Swimlane Process Flow Diagram Generation

A swimlane diagram is used mostly for flow diagrams. If you have worked in the IT industry and in particular programming or system architecture you will have seen something similar to the image below;

Example process flow

A lot of commercial tools exist (SaaS based, Visio etc) or people revert to manually drawing rectangles and lines in something like Microsoft Word.....

Thankfully, there is..... I stumbled across a link to swimlanes.io and was pleasantly surprised.
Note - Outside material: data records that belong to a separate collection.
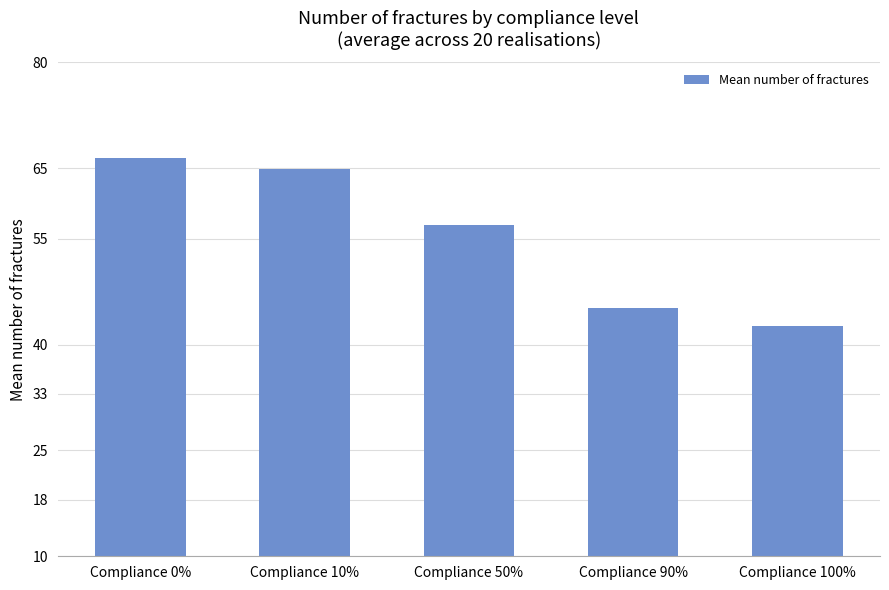

The chart shows a value of 45.1 at Compliance 90%. True or false?

True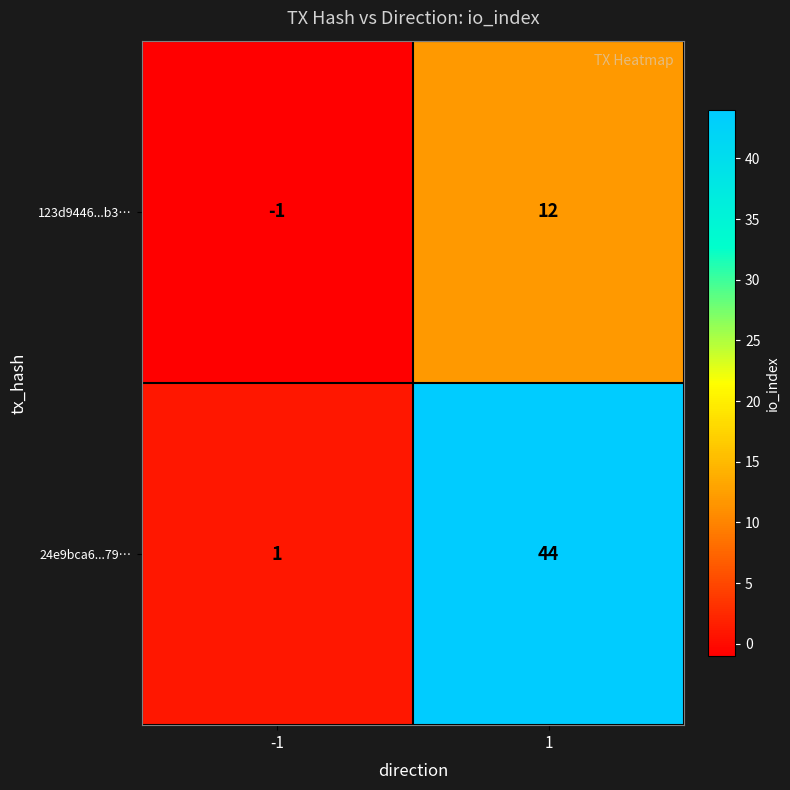

What is the minimum value shown in the chart?

-1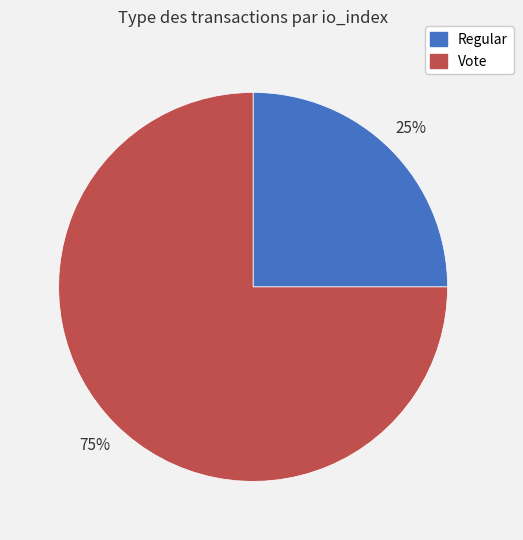

Does Regular represent more than half of the total?

No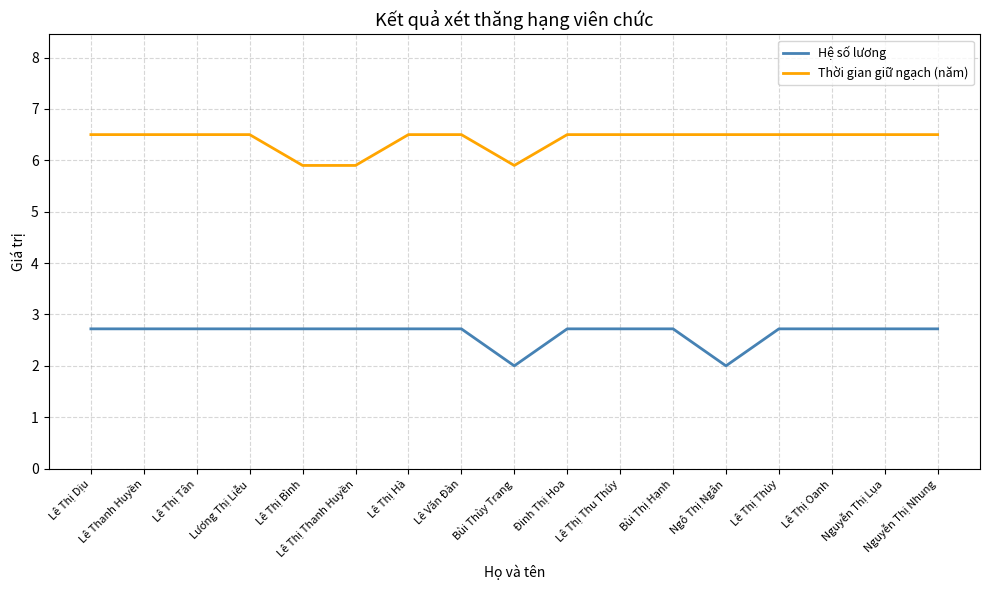

What position from the left is Lê Thị Oanh?

15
This system uses a markdown style syntax so you can describe your process flow using text which then generates your diagram.
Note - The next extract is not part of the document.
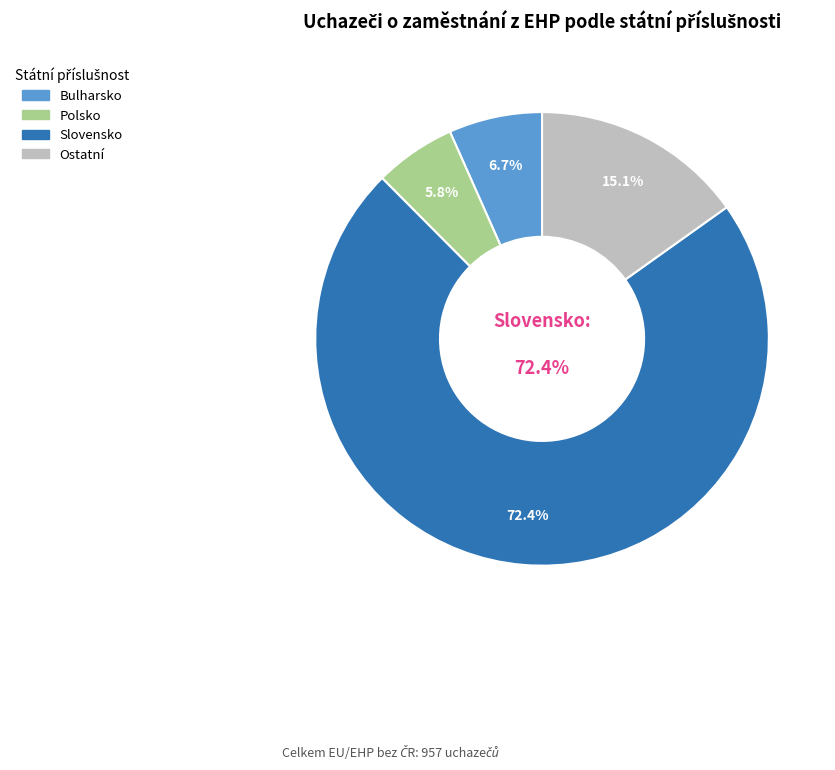

What percentage do Slovensko and Maďarsko together represent?

74.1%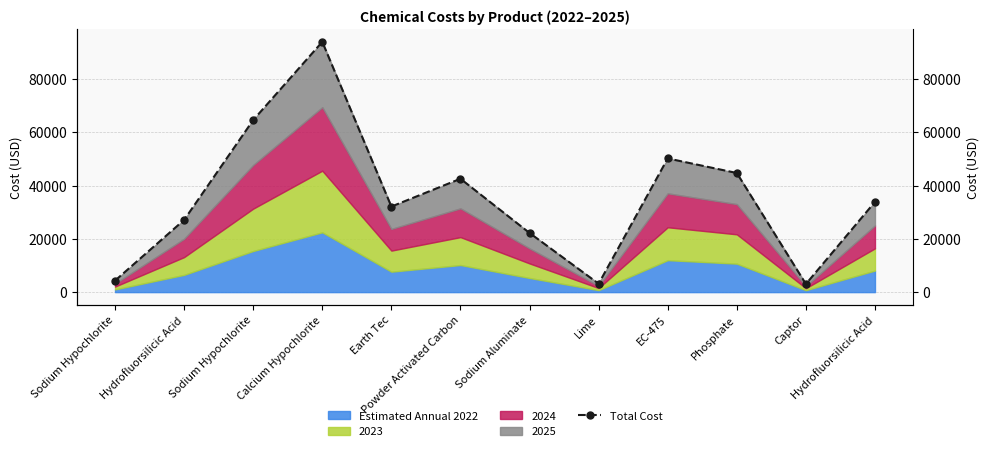

How many lines are shown in the chart?

1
I love using Markdown, in fact our cloud portal - MyCloudSpace uses markdown for the monthly reports it generates which then pipes this through a PDF generator tool which the end user downloads.

Let's take a look at a simple example, a Password reset from MyCloudSpace.

The process flow

How it was generated

title: MyCloudSpace Password Reset


USER -> API: Request Password Reset

API -> API: Validation
API -> SYSLOG: Log start detail

API -> MAILER: Send e-mail request

MAILER --> API: `e-mail response`
API -> SYSLOG: Log e-mail detail

API -> SMS GATEWAY: Send SMS request
SMS GATEWAY --> API: `SMS response`
API -> SYSLOG: Log SMS detail

API -> SYSLOG: Log complete reset detail


API --> USER: `ok, password reset`

So, if I wanted to add in another system or adjust the response/request order etc all I now need to do is adjust the text and I will have a brand new diagram. Much easier than dragging rectangles around!

You can view all of the syntax options here in the kitchen sink demo https://swimlanes.io/gallery/full-syntax

Export Options

You can view and save your diagrams on the website itself but you can also use a couple of the other export options in the menu bar.

Embedded

Allows you to embed the diagram in pretty much anything, same diagram above but embedded in this blog.

And you can have it generate an image URL for you to use, embedded below as an example.